[Start of section]

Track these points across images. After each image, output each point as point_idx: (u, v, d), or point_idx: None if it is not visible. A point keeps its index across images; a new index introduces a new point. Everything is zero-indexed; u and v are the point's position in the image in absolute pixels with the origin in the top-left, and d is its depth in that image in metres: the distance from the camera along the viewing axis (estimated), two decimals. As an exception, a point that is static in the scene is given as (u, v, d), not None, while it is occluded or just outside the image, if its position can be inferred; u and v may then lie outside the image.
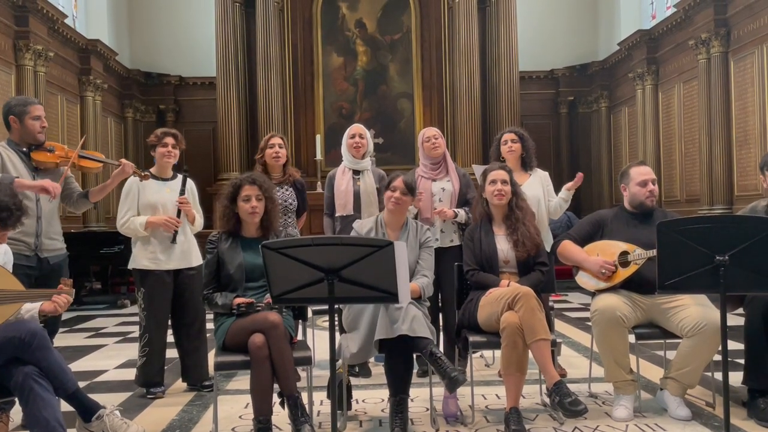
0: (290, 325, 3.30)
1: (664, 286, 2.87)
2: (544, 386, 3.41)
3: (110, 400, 3.66)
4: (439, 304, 4.30)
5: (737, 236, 2.78)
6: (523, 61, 10.91)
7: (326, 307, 2.63)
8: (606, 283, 3.56)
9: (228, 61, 10.37)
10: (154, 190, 3.98)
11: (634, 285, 3.51)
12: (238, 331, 3.15)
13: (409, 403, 3.24)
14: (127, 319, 7.40)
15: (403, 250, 2.62)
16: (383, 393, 3.69)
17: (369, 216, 4.06)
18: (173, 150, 4.05)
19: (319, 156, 9.79)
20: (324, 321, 5.76)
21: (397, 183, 3.53)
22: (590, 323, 3.59)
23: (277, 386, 3.10)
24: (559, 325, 6.02)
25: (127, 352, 5.45)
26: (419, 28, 11.03)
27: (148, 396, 4.01)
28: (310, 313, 4.23)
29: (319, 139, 10.01)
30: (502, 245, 3.61)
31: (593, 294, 3.65)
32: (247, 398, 3.53)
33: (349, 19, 11.06)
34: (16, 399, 2.81)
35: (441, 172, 4.32)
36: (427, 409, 3.58)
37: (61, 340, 3.40)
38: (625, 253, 3.54)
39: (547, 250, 3.88)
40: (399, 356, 3.19)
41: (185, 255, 4.05)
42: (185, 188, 4.05)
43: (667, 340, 3.70)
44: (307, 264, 2.51)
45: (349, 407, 3.56)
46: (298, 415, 3.05)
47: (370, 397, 3.88)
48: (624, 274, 3.52)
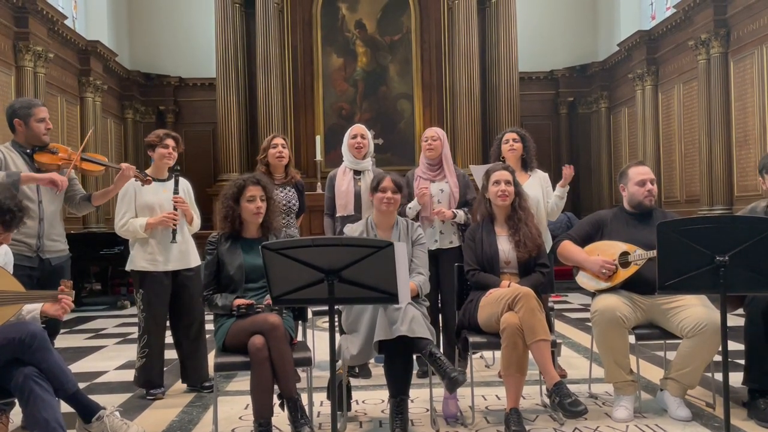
0: (290, 326, 3.30)
1: (664, 287, 2.87)
2: (544, 387, 3.41)
3: (110, 401, 3.66)
4: (439, 305, 4.30)
5: (737, 237, 2.78)
6: (522, 61, 10.91)
7: (326, 308, 2.63)
8: (606, 284, 3.56)
9: (228, 62, 10.38)
10: (152, 191, 3.97)
11: (635, 285, 3.51)
12: (238, 332, 3.15)
13: (409, 404, 3.24)
14: (127, 320, 7.39)
15: (403, 251, 2.62)
16: (383, 394, 3.69)
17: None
18: (173, 152, 4.05)
19: (319, 157, 9.79)
20: (324, 322, 5.76)
21: (385, 183, 3.52)
22: (590, 324, 3.59)
23: (277, 387, 3.10)
24: (559, 326, 6.02)
25: (127, 353, 5.45)
26: (419, 29, 11.03)
27: (148, 397, 4.01)
28: (310, 314, 4.22)
29: (318, 139, 10.01)
30: (504, 246, 3.61)
31: (593, 294, 3.66)
32: (247, 399, 3.53)
33: (349, 20, 11.07)
34: (16, 400, 2.81)
35: (440, 173, 4.32)
36: (428, 410, 3.58)
37: (61, 341, 3.40)
38: (625, 254, 3.54)
39: (547, 251, 3.88)
40: (398, 357, 3.19)
41: (183, 256, 4.05)
42: (178, 187, 4.04)
43: (667, 341, 3.70)
44: (307, 265, 2.51)
45: (349, 408, 3.56)
46: (298, 416, 3.05)
47: (370, 398, 3.88)
48: (624, 274, 3.52)
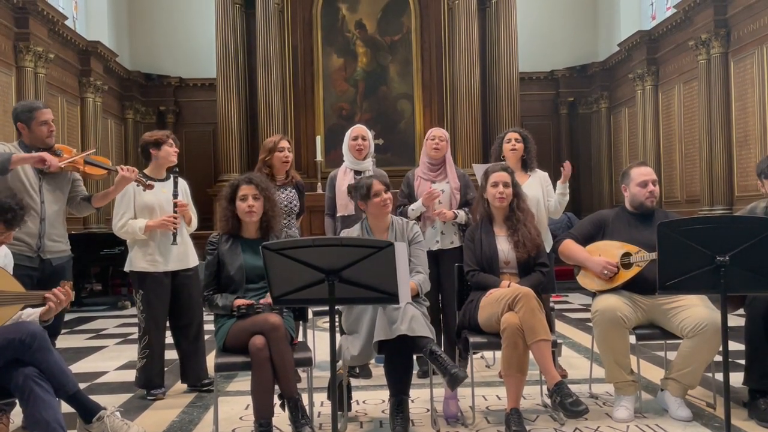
0: (291, 327, 3.30)
1: (665, 287, 2.87)
2: (545, 387, 3.41)
3: (111, 402, 3.66)
4: (439, 306, 4.30)
5: (738, 237, 2.78)
6: (523, 61, 10.91)
7: (326, 309, 2.63)
8: (608, 284, 3.55)
9: (228, 63, 10.38)
10: (150, 191, 3.97)
11: (636, 285, 3.50)
12: (239, 332, 3.15)
13: (410, 404, 3.24)
14: (128, 320, 7.39)
15: (403, 251, 2.63)
16: (383, 394, 3.69)
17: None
18: (177, 151, 4.08)
19: (320, 157, 9.79)
20: (324, 322, 5.75)
21: (377, 187, 3.46)
22: (590, 324, 3.58)
23: (277, 387, 3.10)
24: (560, 326, 6.02)
25: (127, 353, 5.45)
26: (419, 29, 11.03)
27: (149, 397, 4.01)
28: (310, 315, 4.22)
29: (319, 140, 10.01)
30: (503, 246, 3.61)
31: (594, 294, 3.65)
32: (248, 399, 3.53)
33: (349, 20, 11.07)
34: (17, 400, 2.81)
35: (441, 173, 4.32)
36: (428, 410, 3.57)
37: (61, 341, 3.40)
38: (627, 254, 3.53)
39: (547, 251, 3.88)
40: (399, 357, 3.19)
41: (182, 256, 4.05)
42: (177, 188, 4.04)
43: (668, 341, 3.70)
44: (307, 265, 2.51)
45: (350, 408, 3.56)
46: (299, 416, 3.04)
47: (371, 398, 3.88)
48: (626, 275, 3.51)
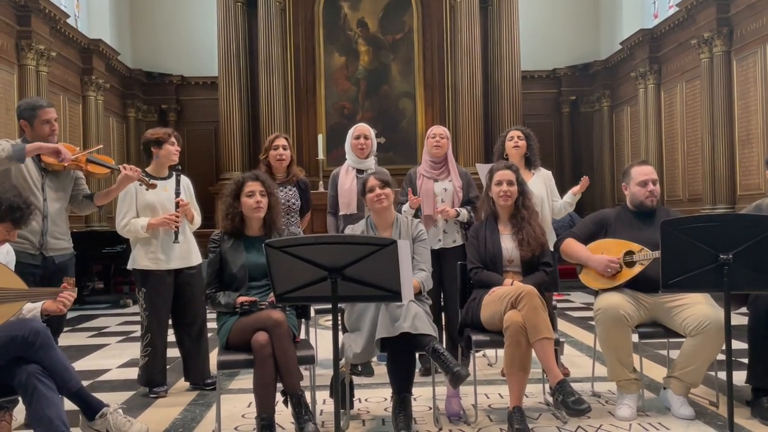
0: (293, 324, 3.30)
1: (668, 285, 2.86)
2: (547, 385, 3.41)
3: (113, 400, 3.65)
4: (441, 304, 4.30)
5: (741, 235, 2.77)
6: (524, 60, 10.89)
7: (329, 306, 2.63)
8: (610, 282, 3.54)
9: (230, 61, 10.37)
10: (154, 189, 3.96)
11: (638, 283, 3.50)
12: (241, 329, 3.15)
13: (412, 402, 3.24)
14: (130, 318, 7.40)
15: (406, 249, 2.62)
16: (386, 392, 3.69)
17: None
18: (179, 149, 4.08)
19: (321, 156, 9.79)
20: (326, 320, 5.76)
21: (371, 183, 3.51)
22: (593, 322, 3.58)
23: (280, 385, 3.10)
24: (562, 325, 6.01)
25: (129, 351, 5.45)
26: (421, 28, 11.02)
27: (151, 395, 4.01)
28: (312, 313, 4.22)
29: (321, 138, 10.01)
30: (507, 244, 3.60)
31: (596, 293, 3.65)
32: (250, 397, 3.53)
33: (351, 18, 11.06)
34: (20, 398, 2.81)
35: (443, 172, 4.32)
36: (430, 408, 3.57)
37: (63, 339, 3.41)
38: (630, 253, 3.52)
39: (551, 250, 3.86)
40: (401, 354, 3.19)
41: (185, 254, 4.05)
42: (180, 187, 4.04)
43: (671, 339, 3.69)
44: (310, 263, 2.50)
45: (352, 406, 3.56)
46: (302, 413, 3.05)
47: (373, 396, 3.88)
48: (629, 274, 3.50)
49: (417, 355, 3.35)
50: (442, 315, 4.32)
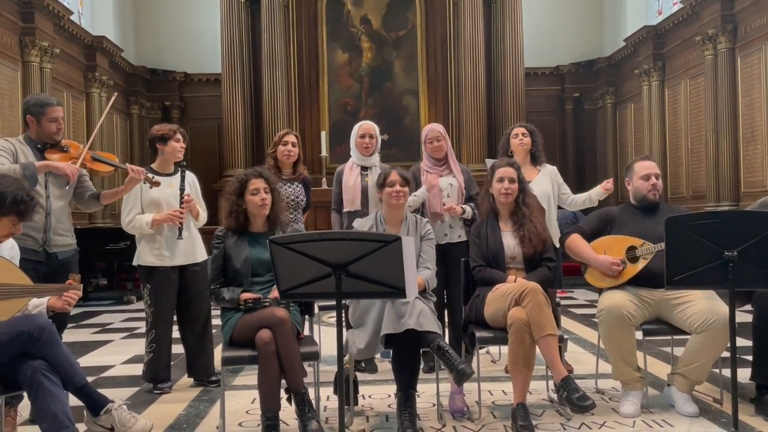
0: (297, 320, 3.30)
1: (673, 282, 2.87)
2: (551, 382, 3.41)
3: (117, 396, 3.66)
4: (445, 300, 4.30)
5: (746, 232, 2.78)
6: (528, 57, 10.86)
7: (332, 303, 2.64)
8: (615, 281, 3.53)
9: (233, 58, 10.36)
10: (158, 186, 3.96)
11: (642, 279, 3.48)
12: (245, 326, 3.16)
13: (416, 399, 3.24)
14: (133, 315, 7.42)
15: (410, 245, 2.62)
16: (389, 388, 3.70)
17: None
18: (184, 145, 4.08)
19: (324, 153, 9.78)
20: (329, 317, 5.77)
21: (393, 177, 3.52)
22: (596, 320, 3.58)
23: (284, 382, 3.10)
24: (565, 322, 6.01)
25: (133, 347, 5.46)
26: (424, 25, 11.00)
27: (155, 391, 4.02)
28: (316, 309, 4.23)
29: (324, 135, 10.00)
30: (509, 241, 3.60)
31: (600, 290, 3.64)
32: (254, 394, 3.54)
33: (354, 15, 11.05)
34: (24, 393, 2.82)
35: (446, 169, 4.32)
36: (434, 405, 3.58)
37: (67, 335, 3.42)
38: (632, 248, 3.52)
39: (556, 245, 3.86)
40: (406, 351, 3.19)
41: (190, 251, 4.06)
42: (185, 183, 4.04)
43: (675, 337, 3.68)
44: (314, 259, 2.50)
45: (356, 402, 3.56)
46: (306, 410, 3.05)
47: (377, 393, 3.88)
48: (633, 270, 3.50)
49: (421, 351, 3.34)
50: (445, 311, 4.32)
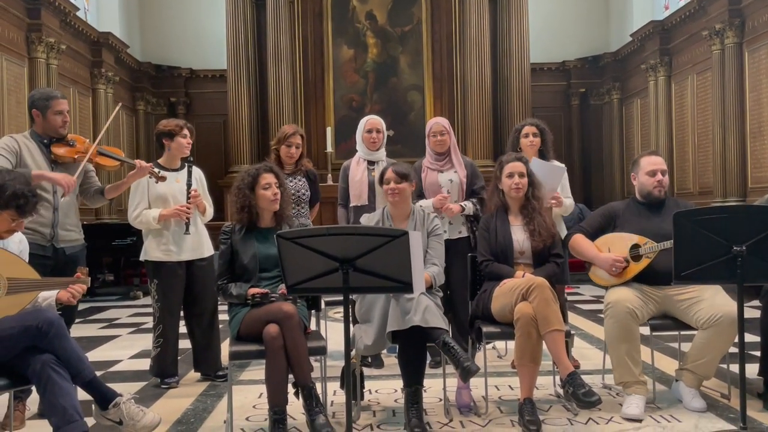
0: (304, 315, 3.31)
1: (681, 277, 2.86)
2: (558, 377, 3.40)
3: (124, 390, 3.66)
4: (447, 295, 4.29)
5: (755, 227, 2.77)
6: (534, 52, 10.83)
7: (338, 298, 2.64)
8: (618, 279, 3.52)
9: (238, 54, 10.37)
10: (164, 181, 3.97)
11: (647, 277, 3.47)
12: (253, 321, 3.16)
13: (423, 394, 3.24)
14: (140, 310, 7.44)
15: (417, 240, 2.62)
16: (395, 383, 3.70)
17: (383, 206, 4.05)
18: (191, 141, 4.08)
19: (330, 148, 9.78)
20: (335, 312, 5.77)
21: (388, 175, 3.51)
22: (602, 315, 3.56)
23: (291, 376, 3.11)
24: (571, 317, 6.00)
25: (140, 342, 5.48)
26: (430, 20, 10.98)
27: (162, 386, 4.04)
28: (322, 305, 4.23)
29: (329, 131, 10.00)
30: (518, 236, 3.59)
31: (605, 288, 3.62)
32: (261, 388, 3.55)
33: (360, 11, 11.03)
34: (33, 387, 2.83)
35: (447, 163, 4.29)
36: (440, 400, 3.58)
37: (74, 330, 3.42)
38: (635, 246, 3.50)
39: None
40: (412, 347, 3.19)
41: (197, 246, 4.07)
42: (192, 178, 4.04)
43: (682, 332, 3.67)
44: (321, 254, 2.50)
45: (363, 397, 3.57)
46: (313, 404, 3.05)
47: (383, 388, 3.89)
48: (636, 268, 3.48)
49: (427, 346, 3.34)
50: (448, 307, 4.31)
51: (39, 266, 3.17)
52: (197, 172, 4.13)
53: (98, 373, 2.87)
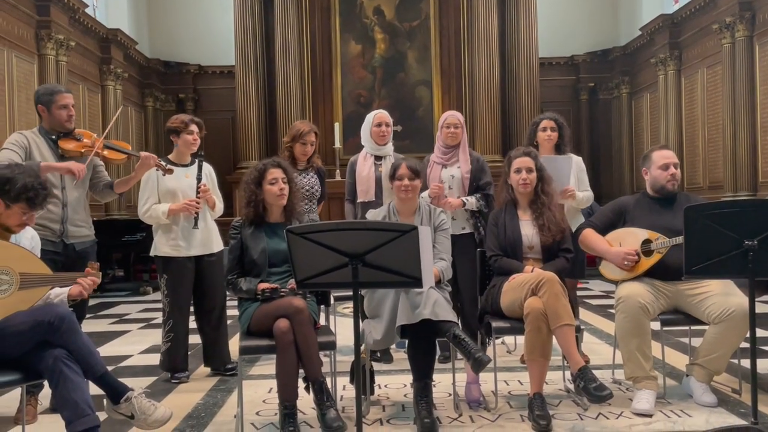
0: (314, 311, 3.31)
1: (692, 271, 2.84)
2: (568, 372, 3.40)
3: (135, 385, 3.66)
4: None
5: (766, 221, 2.74)
6: (542, 47, 10.78)
7: (348, 294, 2.64)
8: (629, 274, 3.50)
9: (246, 50, 10.38)
10: (174, 176, 3.98)
11: (658, 273, 3.46)
12: (263, 316, 3.17)
13: (433, 388, 3.24)
14: (150, 305, 7.48)
15: (427, 235, 2.62)
16: (405, 378, 3.71)
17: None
18: (198, 138, 4.08)
19: (338, 144, 9.79)
20: (345, 308, 5.78)
21: (402, 171, 3.51)
22: (612, 310, 3.55)
23: (301, 371, 3.12)
24: (581, 313, 5.98)
25: (150, 337, 5.51)
26: (438, 15, 10.95)
27: (173, 381, 4.06)
28: (332, 300, 4.24)
29: (337, 127, 10.00)
30: (527, 230, 3.58)
31: (616, 283, 3.61)
32: (271, 383, 3.57)
33: (367, 6, 11.01)
34: (45, 382, 2.85)
35: (453, 157, 4.27)
36: (450, 394, 3.58)
37: (85, 326, 3.42)
38: (647, 242, 3.48)
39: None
40: (422, 341, 3.20)
41: (206, 241, 4.08)
42: (202, 173, 4.05)
43: (692, 327, 3.65)
44: (331, 249, 2.51)
45: (372, 392, 3.58)
46: (324, 399, 3.06)
47: (392, 382, 3.89)
48: (647, 263, 3.46)
49: (437, 341, 3.34)
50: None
51: (49, 262, 3.19)
52: (207, 168, 4.14)
53: (109, 368, 2.88)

[End of section]

WHAT IS EXPECTED.
Above are the records; copy exactly the lines from the line with "34: (16, 399, 2.81)" through the line with "47: (370, 397, 3.88)", both included.

COMPLETED TASK.
34: (16, 399, 2.81)
35: (441, 172, 4.32)
36: (427, 409, 3.58)
37: (61, 340, 3.40)
38: (625, 253, 3.54)
39: (547, 250, 3.88)
40: (399, 356, 3.19)
41: (185, 255, 4.05)
42: (185, 188, 4.05)
43: (667, 340, 3.70)
44: (307, 264, 2.51)
45: (349, 407, 3.56)
46: (298, 415, 3.05)
47: (370, 397, 3.88)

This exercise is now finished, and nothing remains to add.